>>

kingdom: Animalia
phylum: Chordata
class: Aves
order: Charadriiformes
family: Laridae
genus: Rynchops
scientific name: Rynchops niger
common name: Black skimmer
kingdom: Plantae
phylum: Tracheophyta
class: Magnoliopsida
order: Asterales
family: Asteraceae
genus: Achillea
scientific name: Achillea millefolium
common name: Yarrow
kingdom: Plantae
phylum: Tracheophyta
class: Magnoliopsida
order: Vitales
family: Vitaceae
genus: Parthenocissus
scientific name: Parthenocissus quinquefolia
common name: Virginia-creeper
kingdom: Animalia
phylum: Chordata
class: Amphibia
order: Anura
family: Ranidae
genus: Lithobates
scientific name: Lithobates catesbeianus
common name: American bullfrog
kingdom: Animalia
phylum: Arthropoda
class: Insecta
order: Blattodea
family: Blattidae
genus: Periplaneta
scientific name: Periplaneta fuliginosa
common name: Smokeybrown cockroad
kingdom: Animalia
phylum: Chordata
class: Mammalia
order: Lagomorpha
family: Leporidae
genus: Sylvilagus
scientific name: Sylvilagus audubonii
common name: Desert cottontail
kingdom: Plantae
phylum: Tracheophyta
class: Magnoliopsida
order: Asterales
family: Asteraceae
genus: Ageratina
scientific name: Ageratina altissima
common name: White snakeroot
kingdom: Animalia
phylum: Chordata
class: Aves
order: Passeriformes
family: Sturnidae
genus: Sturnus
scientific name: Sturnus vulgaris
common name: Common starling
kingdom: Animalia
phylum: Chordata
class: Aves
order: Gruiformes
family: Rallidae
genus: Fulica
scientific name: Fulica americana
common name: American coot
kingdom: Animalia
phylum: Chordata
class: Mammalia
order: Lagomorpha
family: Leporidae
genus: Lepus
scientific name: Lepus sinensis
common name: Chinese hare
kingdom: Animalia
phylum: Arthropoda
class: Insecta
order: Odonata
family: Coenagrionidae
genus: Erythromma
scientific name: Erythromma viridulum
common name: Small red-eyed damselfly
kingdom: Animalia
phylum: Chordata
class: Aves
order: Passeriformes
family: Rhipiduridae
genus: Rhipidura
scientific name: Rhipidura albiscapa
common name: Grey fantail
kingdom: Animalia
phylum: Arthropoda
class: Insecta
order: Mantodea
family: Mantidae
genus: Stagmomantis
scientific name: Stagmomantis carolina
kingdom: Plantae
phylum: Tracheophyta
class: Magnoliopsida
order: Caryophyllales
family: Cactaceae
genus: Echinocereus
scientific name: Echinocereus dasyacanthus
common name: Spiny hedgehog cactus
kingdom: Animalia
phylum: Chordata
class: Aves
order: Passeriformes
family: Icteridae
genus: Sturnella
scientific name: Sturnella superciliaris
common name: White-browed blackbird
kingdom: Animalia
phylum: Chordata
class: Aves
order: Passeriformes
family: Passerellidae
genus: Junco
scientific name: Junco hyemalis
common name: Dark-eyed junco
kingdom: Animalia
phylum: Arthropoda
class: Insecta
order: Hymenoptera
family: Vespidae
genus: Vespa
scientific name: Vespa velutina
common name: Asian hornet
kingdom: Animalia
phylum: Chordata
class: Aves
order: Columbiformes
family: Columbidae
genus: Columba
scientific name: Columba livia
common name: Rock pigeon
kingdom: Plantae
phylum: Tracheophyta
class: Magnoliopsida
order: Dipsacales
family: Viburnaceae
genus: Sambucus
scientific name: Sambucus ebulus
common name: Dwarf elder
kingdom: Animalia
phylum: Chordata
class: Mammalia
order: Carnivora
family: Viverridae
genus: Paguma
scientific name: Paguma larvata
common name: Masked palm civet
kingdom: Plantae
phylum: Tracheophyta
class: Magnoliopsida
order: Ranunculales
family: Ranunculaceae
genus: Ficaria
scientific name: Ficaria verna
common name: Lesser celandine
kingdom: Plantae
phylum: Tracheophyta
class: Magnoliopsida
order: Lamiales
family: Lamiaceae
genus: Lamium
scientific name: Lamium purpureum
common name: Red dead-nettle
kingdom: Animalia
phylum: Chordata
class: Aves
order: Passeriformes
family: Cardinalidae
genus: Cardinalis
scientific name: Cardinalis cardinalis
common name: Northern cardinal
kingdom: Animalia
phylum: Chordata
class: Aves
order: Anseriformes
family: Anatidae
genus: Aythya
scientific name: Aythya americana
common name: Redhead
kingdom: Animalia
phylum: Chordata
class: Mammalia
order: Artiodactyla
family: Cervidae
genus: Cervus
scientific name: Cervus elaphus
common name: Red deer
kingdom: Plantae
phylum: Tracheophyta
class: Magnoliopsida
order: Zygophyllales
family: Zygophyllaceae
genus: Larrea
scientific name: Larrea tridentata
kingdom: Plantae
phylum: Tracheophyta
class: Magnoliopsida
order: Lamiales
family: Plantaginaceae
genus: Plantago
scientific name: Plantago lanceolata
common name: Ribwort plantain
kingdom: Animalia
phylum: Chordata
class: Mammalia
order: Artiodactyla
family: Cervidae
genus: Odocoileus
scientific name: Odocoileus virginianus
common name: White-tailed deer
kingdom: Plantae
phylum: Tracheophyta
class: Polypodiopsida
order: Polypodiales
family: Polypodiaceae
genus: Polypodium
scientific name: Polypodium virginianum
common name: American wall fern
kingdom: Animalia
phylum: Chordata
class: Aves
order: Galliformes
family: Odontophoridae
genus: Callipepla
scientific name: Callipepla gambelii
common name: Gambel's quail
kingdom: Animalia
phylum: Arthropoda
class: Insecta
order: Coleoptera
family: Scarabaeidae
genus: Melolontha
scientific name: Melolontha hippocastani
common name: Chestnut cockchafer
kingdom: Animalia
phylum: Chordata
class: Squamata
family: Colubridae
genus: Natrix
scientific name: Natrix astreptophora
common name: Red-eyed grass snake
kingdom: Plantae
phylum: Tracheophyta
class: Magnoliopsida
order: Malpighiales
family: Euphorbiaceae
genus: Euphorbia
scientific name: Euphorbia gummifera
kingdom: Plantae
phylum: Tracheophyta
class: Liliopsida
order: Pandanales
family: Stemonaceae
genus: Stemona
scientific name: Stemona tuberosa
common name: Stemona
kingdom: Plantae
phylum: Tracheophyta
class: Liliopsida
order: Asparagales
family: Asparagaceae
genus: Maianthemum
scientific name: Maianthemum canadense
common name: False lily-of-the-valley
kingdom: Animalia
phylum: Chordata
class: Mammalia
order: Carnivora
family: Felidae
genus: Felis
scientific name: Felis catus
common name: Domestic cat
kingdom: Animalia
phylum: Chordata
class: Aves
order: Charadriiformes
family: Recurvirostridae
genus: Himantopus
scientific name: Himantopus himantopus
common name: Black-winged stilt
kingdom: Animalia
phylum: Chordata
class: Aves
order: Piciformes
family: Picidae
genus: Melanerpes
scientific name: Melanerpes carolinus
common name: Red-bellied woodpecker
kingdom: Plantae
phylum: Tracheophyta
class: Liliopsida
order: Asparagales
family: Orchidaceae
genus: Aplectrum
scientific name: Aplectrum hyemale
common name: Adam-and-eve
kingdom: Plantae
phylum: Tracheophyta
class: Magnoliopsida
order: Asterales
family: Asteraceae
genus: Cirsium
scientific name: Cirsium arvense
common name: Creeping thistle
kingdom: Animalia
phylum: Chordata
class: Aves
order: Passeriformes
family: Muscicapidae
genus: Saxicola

<<

**Direction:** Quote every line of the data above word for word, keeping each in its original order.

**Answer to the task:**
kingdom: Animalia
phylum: Chordata
class: Aves
order: Charadriiformes
family: Laridae
genus: Rynchops
scientific name: Rynchops niger
common name: Black skimmer
kingdom: Plantae
phylum: Tracheophyta
class: Magnoliopsida
order: Asterales
family: Asteraceae
genus: Achillea
scientific name: Achillea millefolium
common name: Yarrow
kingdom: Plantae
phylum: Tracheophyta
class: Magnoliopsida
order: Vitales
family: Vitaceae
genus: Parthenocissus
scientific name: Parthenocissus quinquefolia
common name: Virginia-creeper
kingdom: Animalia
phylum: Chordata
class: Amphibia
order: Anura
family: Ranidae
genus: Lithobates
scientific name: Lithobates catesbeianus
common name: American bullfrog
kingdom: Animalia
phylum: Arthropoda
class: Insecta
order: Blattodea
family: Blattidae
genus: Periplaneta
scientific name: Periplaneta fuliginosa
common name: Smokeybrown cockroad
kingdom: Animalia
phylum: Chordata
class: Mammalia
order: Lagomorpha
family: Leporidae
genus: Sylvilagus
scientific name: Sylvilagus audubonii
common name: Desert cottontail
kingdom: Plantae
phylum: Tracheophyta
class: Magnoliopsida
order: Asterales
family: Asteraceae
genus: Ageratina
scientific name: Ageratina altissima
common name: White snakeroot
kingdom: Animalia
phylum: Chordata
class: Aves
order: Passeriformes
family: Sturnidae
genus: Sturnus
scientific name: Sturnus vulgaris
common name: Common starling
kingdom: Animalia
phylum: Chordata
class: Aves
order: Gruiformes
family: Rallidae
genus: Fulica
scientific name: Fulica americana
common name: American coot
kingdom: Animalia
phylum: Chordata
class: Mammalia
order: Lagomorpha
family: Leporidae
genus: Lepus
scientific name: Lepus sinensis
common name: Chinese hare
kingdom: Animalia
phylum: Arthropoda
class: Insecta
order: Odonata
family: Coenagrionidae
genus: Erythromma
scientific name: Erythromma viridulum
common name: Small red-eyed damselfly
kingdom: Animalia
phylum: Chordata
class: Aves
order: Passeriformes
family: Rhipiduridae
genus: Rhipidura
scientific name: Rhipidura albiscapa
common name: Grey fantail
kingdom: Animalia
phylum: Arthropoda
class: Insecta
order: Mantodea
family: Mantidae
genus: Stagmomantis
scientific name: Stagmomantis carolina
kingdom: Plantae
phylum: Tracheophyta
class: Magnoliopsida
order: Caryophyllales
family: Cactaceae
genus: Echinocereus
scientific name: Echinocereus dasyacanthus
common name: Spiny hedgehog cactus
kingdom: Animalia
phylum: Chordata
class: Aves
order: Passeriformes
family: Icteridae
genus: Sturnella
scientific name: Sturnella superciliaris
common name: White-browed blackbird
kingdom: Animalia
phylum: Chordata
class: Aves
order: Passeriformes
family: Passerellidae
genus: Junco
scientific name: Junco hyemalis
common name: Dark-eyed junco
kingdom: Animalia
phylum: Arthropoda
class: Insecta
order: Hymenoptera
family: Vespidae
genus: Vespa
scientific name: Vespa velutina
common name: Asian hornet
kingdom: Animalia
phylum: Chordata
class: Aves
order: Columbiformes
family: Columbidae
genus: Columba
scientific name: Columba livia
common name: Rock pigeon
kingdom: Plantae
phylum: Tracheophyta
class: Magnoliopsida
order: Dipsacales
family: Viburnaceae
genus: Sambucus
scientific name: Sambucus ebulus
common name: Dwarf elder
kingdom: Animalia
phylum: Chordata
class: Mammalia
order: Carnivora
family: Viverridae
genus: Paguma
scientific name: Paguma larvata
common name: Masked palm civet
kingdom: Plantae
phylum: Tracheophyta
class: Magnoliopsida
order: Ranunculales
family: Ranunculaceae
genus: Ficaria
scientific name: Ficaria verna
common name: Lesser celandine
kingdom: Plantae
phylum: Tracheophyta
class: Magnoliopsida
order: Lamiales
family: Lamiaceae
genus: Lamium
scientific name: Lamium purpureum
common name: Red dead-nettle
kingdom: Animalia
phylum: Chordata
class: Aves
order: Passeriformes
family: Cardinalidae
genus: Cardinalis
scientific name: Cardinalis cardinalis
common name: Northern cardinal
kingdom: Animalia
phylum: Chordata
class: Aves
order: Anseriformes
family: Anatidae
genus: Aythya
scientific name: Aythya americana
common name: Redhead
kingdom: Animalia
phylum: Chordata
class: Mammalia
order: Artiodactyla
family: Cervidae
genus: Cervus
scientific name: Cervus elaphus
common name: Red deer
kingdom: Plantae
phylum: Tracheophyta
class: Magnoliopsida
order: Zygophyllales
family: Zygophyllaceae
genus: Larrea
scientific name: Larrea tridentata
kingdom: Plantae
phylum: Tracheophyta
class: Magnoliopsida
order: Lamiales
family: Plantaginaceae
genus: Plantago
scientific name: Plantago lanceolata
common name: Ribwort plantain
kingdom: Animalia
phylum: Chordata
class: Mammalia
order: Artiodactyla
family: Cervidae
genus: Odocoileus
scientific name: Odocoileus virginianus
common name: White-tailed deer
kingdom: Plantae
phylum: Tracheophyta
class: Polypodiopsida
order: Polypodiales
family: Polypodiaceae
genus: Polypodium
scientific name: Polypodium virginianum
common name: American wall fern
kingdom: Animalia
phylum: Chordata
class: Aves
order: Galliformes
family: Odontophoridae
genus: Callipepla
scientific name: Callipepla gambelii
common name: Gambel's quail
kingdom: Animalia
phylum: Arthropoda
class: Insecta
order: Coleoptera
family: Scarabaeidae
genus: Melolontha
scientific name: Melolontha hippocastani
common name: Chestnut cockchafer
kingdom: Animalia
phylum: Chordata
class: Squamata
family: Colubridae
genus: Natrix
scientific name: Natrix astreptophora
common name: Red-eyed grass snake
kingdom: Plantae
phylum: Tracheophyta
class: Magnoliopsida
order: Malpighiales
family: Euphorbiaceae
genus: Euphorbia
scientific name: Euphorbia gummifera
kingdom: Plantae
phylum: Tracheophyta
class: Liliopsida
order: Pandanales
family: Stemonaceae
genus: Stemona
scientific name: Stemona tuberosa
common name: Stemona
kingdom: Plantae
phylum: Tracheophyta
class: Liliopsida
order: Asparagales
family: Asparagaceae
genus: Maianthemum
scientific name: Maianthemum canadense
common name: False lily-of-the-valley
kingdom: Animalia
phylum: Chordata
class: Mammalia
order: Carnivora
family: Felidae
genus: Felis
scientific name: Felis catus
common name: Domestic cat
kingdom: Animalia
phylum: Chordata
class: Aves
order: Charadriiformes
family: Recurvirostridae
genus: Himantopus
scientific name: Himantopus himantopus
common name: Black-winged stilt
kingdom: Animalia
phylum: Chordata
class: Aves
order: Piciformes
family: Picidae
genus: Melanerpes
scientific name: Melanerpes carolinus
common name: Red-bellied woodpecker
kingdom: Plantae
phylum: Tracheophyta
class: Liliopsida
order: Asparagales
family: Orchidaceae
genus: Aplectrum
scientific name: Aplectrum hyemale
common name: Adam-and-eve
kingdom: Plantae
phylum: Tracheophyta
class: Magnoliopsida
order: Asterales
family: Asteraceae
genus: Cirsium
scientific name: Cirsium arvense
common name: Creeping thistle
kingdom: Animalia
phylum: Chordata
class: Aves
order: Passeriformes
family: Muscicapidae
genus: Saxicola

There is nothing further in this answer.